Working off a few hours of sleep Thursday morning -- he wrapped up his marathon debate a little before 2:15 a.m. ET -- the Connecticut Democrat was in demand across the morning talk shows.
"There was nothing that was going to happen in the United States Senate, no debate, in the wake of the worst mass shooting in American history, until this filibuster began. That was deeply offensive to many of us," Murphy said Thursday on CNN's "New Day."
A little more than 12 hours after Murphy had finished his filibuster, Senate Republican leaders announced that votes on gun measures were set for Monday.

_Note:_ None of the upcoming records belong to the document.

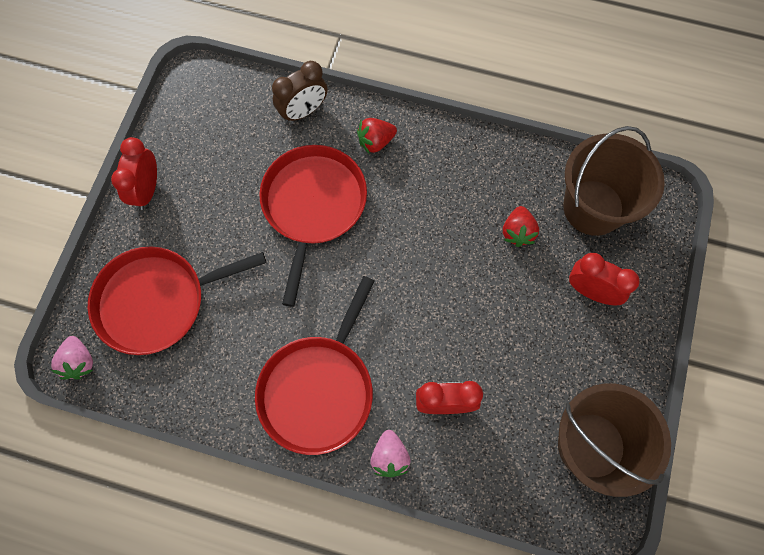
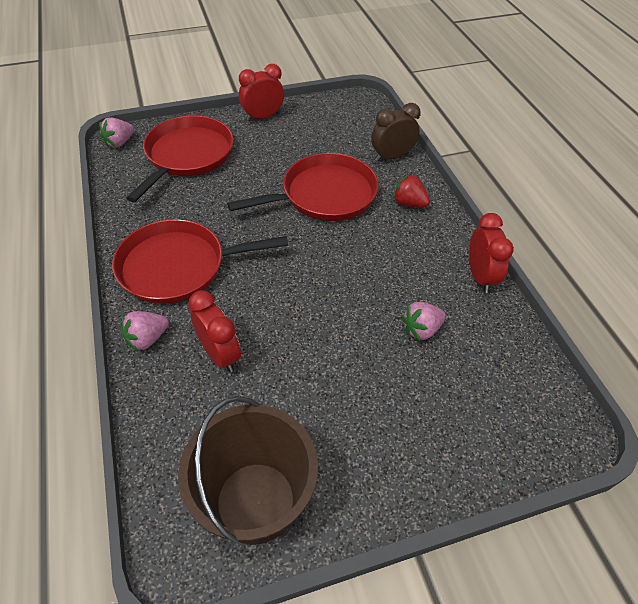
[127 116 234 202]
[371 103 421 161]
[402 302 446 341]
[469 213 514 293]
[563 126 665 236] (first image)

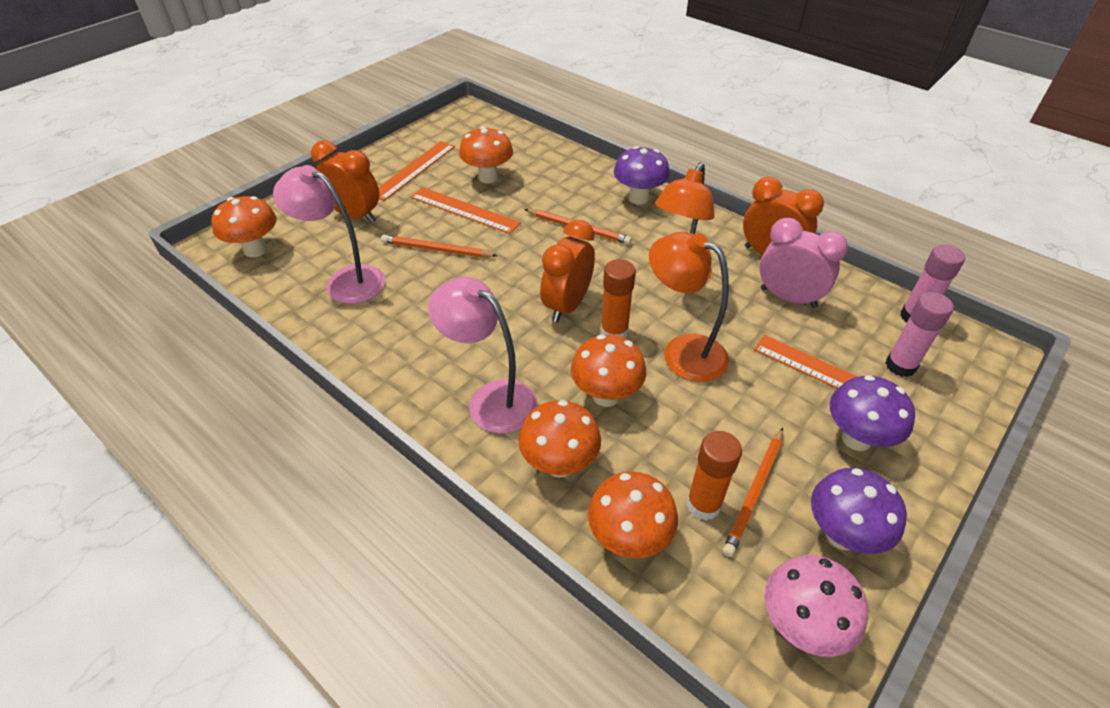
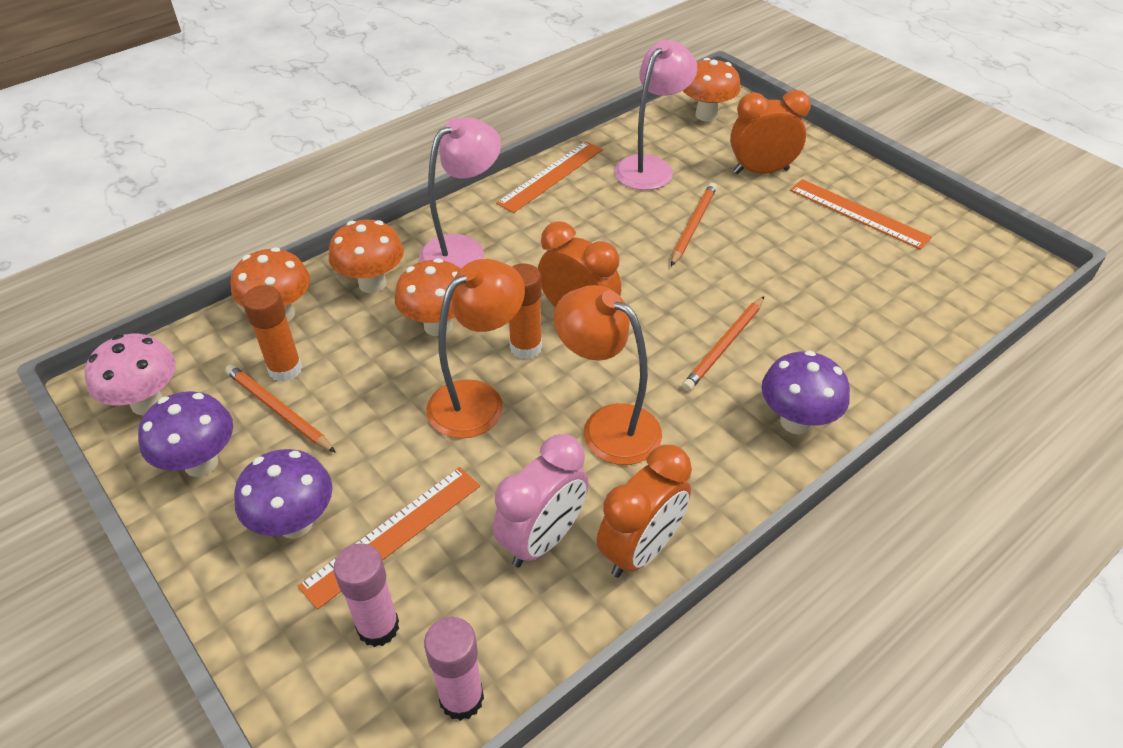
[496 141 603 213]
[730 90 811 174]
[459 126 513 184] (first image)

Here are five recent long talks that rocketed (mostly) young senators to national prominence.
Chris Murphy (15 hours)
Murphy might not be running for president anytime soon but he managed to steal the spotlight with a lengthy, emotional debate that began at 11 a.m. Wednesday. By the end of it, he declared victory, saying he had secured promises of votes on Democratic and Republican gun measures.
The gun debate has long been central to Murphy's own ascent. Murphy won a hard-fought contest for the seat vacated by former Sen. Joe Lieberman in 2012 after having represented the Connecticut district in the House that includes Newtown.
And, to cap his speech, Murphy presented a photo of Dylan Hockley, a 6-year-old boy who was killed in the Sandy Hook shootings. "What can you do to make Orlando or Sandy Hook never, ever, ever happen again?" Murphy asked.
Ted Cruz (21 hours)
When Ted Cruz entered the Senate in 2013, the Texas senator was one of a handful of successful tea partiers who shocked the Republican establishment into action after upending then-Senate favorite David Dewhurst in the 2012 Texas primary.
But in less than a year, Cruz laid the groundwork for an insurgent White House run in part by reading "Green Eggs and Ham" from the Senate floor to try and block implementation of the Affordable Care Act. It was not a filibuster -- the Senate had ended debate earlier, meaning Cruz was not actually blocking anything -- but Cruz still talked for a whopping 21 hours.
By the end of it, Cruz was a tea party favorite for the Republican nomination, still three years away. Cruz supporters across the nation still cite his lengthy debate against Obamacare as one of the defining moments for the young senator.
Rand Paul (13 hours)
A half year before Cruz cemented his standing in the national conservative movement by reading Dr. Seuss from the Senate floor, Paul further elevated his family's standing among libertarian-leaning Republicans with his own 13-hour-long filibuster to block confirmation of CIA Director John Brennan.
Paul, the son of libertarian favorite Ron Paul, launched his filibuster amid a massive snowstorm in the nation's capital in March 2013 and locked in the significance with the hashtag "#filiblizzard."
The standoff might not have garnered quite as strong a following among conservatives as Cruz would accomplish six months later, but Paul laid the tactical groundwork for Cruz. And he also burnished his credentials as a leading crusader for civil liberties when weighed against domestic surveillance and national security.
Bernie Sanders (8 hours)
Just one month after President Barack Obama took, by his words, a "shellacking" in the tea party wave of 2010, the President finalized a massive package of tax cuts with Republicans -- solidifying measures he said were needed for consumers still reeling amid the recession. And not long after Senate negotiators agreed to vote on the compromise plan, Vermont Independent Sen. Bernie Sanders took to the Senate floor to blast away at the measure.
It was technically a filibuster but did not actually block anything because Sanders launched his talk-a-thon on a Friday and ended it well before the vote scheduled for that Monday. But it won him plaudits among the liberal base in large part because he talked it out as opposed to just stalling. And, not surprisingly, Sanders hit on all the economic populist notes in that 2010 filibuster that would line his 2016 primary insurgency against Hillary Clinton.
Harry Reid (9 hours)
In the midst of President George W. Bush's first term, then-Senate Minority Whip Harry Reid took to the Senate floor for nine hours to protest Republican judicial nominees in 2003. As he held the Senate floor, Reid read from his own book about his Nevada hometown, entitled, "Searchlight: The Camp that Didn't Fail."
Reid was already a stalwart Democratic leader in the Senate by that point and did not appear headed for any presidential contests, but the filibuster and other fights against Bush appointees helped cement his image as a scrapper in the trenches along his way to becoming the Senate's top Democrat.
Ironically, six years later, Reid found himself on the other side of the filibuster debate with Republicans using the tool to block nominees sought by the newly-elected Obama.